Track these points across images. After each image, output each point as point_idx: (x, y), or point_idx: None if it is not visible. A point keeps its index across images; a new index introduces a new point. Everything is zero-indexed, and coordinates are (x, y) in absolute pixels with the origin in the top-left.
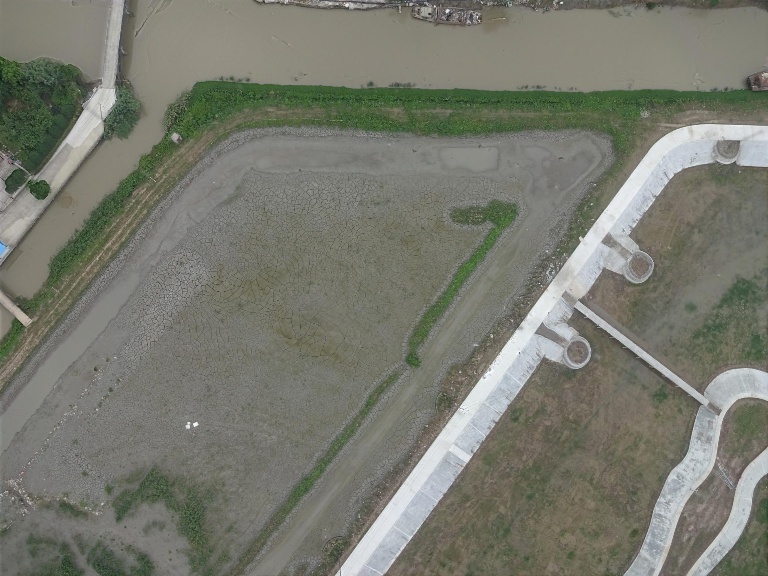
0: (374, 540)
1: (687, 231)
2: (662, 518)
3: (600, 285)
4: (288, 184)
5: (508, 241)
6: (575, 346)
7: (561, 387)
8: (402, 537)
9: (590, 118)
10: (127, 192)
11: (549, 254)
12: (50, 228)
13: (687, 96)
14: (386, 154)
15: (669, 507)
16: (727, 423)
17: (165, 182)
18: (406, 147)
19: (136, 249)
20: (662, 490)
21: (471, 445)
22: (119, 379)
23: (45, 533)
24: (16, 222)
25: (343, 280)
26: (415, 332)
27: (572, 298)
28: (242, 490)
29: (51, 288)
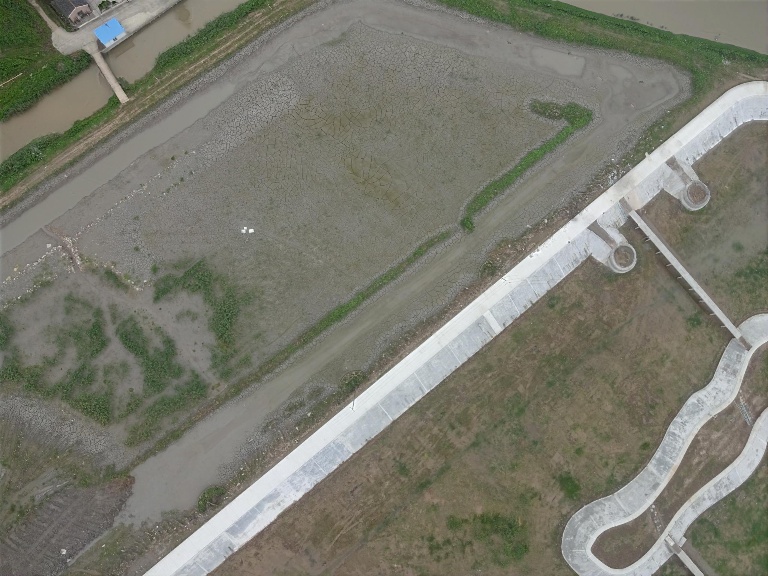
0: (393, 381)
1: (746, 176)
2: (676, 436)
3: (656, 203)
4: (389, 42)
5: (578, 142)
6: (623, 250)
7: (601, 287)
8: (420, 388)
9: (675, 53)
10: (244, 12)
11: (614, 162)
12: (166, 28)
13: (767, 58)
14: (483, 39)
15: (685, 427)
16: (755, 360)
17: (280, 12)
18: (502, 37)
19: (238, 63)
20: (680, 410)
21: (505, 318)
22: (192, 172)
23: (84, 295)
24: (138, 14)
25: (419, 137)
26: (475, 199)
27: (628, 206)
28: (279, 303)
29: (153, 77)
▬▬▬▬▬▬
Given task:
Render the entries, starting at the first line and ending at the line containing "3: (656, 203)", both included, as a Markdown table with columns headed Row and Entry line. Number each line, skip blank lines, and leave out the pictures.

Solution to this problem:
| Row | Entry line |
|---|---|
| 1 | Track these points across images. After each image, output each point as point_idx: (x, y), or point_idx: None if it is not visible. A point keeps its index across images; a new index introduces a new point. Everything is zero-indexed, and coordinates are (x, y) in absolute pixels with the origin in the top-left. |
| 2 | 0: (374, 540) |
| 3 | 1: (687, 231) |
| 4 | 2: (662, 518) |
| 5 | 3: (600, 285) |
| 6 | 4: (288, 184) |
| 7 | 5: (508, 241) |
| 8 | 6: (575, 346) |
| 9 | 7: (561, 387) |
| 10 | 8: (402, 537) |
| 11 | 9: (590, 118) |
| 12 | 10: (127, 192) |
| 13 | 11: (549, 254) |
| 14 | 12: (50, 228) |
| 15 | 13: (687, 96) |
| 16 | 14: (386, 154) |
| 17 | 15: (669, 507) |
| 18 | 16: (727, 423) |
| 19 | 17: (165, 182) |
| 20 | 18: (406, 147) |
| 21 | 19: (136, 249) |
| 22 | 20: (662, 490) |
| 23 | 21: (471, 445) |
| 24 | 22: (119, 379) |
| 25 | 23: (45, 533) |
| 26 | 24: (16, 222) |
| 27 | 25: (343, 280) |
| 28 | 26: (415, 332) |
| 29 | 27: (572, 298) |
| 30 | 28: (242, 490) |
| 31 | 29: (51, 288) |
| 32 | 0: (393, 381) |
| 33 | 1: (746, 176) |
| 34 | 2: (676, 436) |
| 35 | 3: (656, 203) |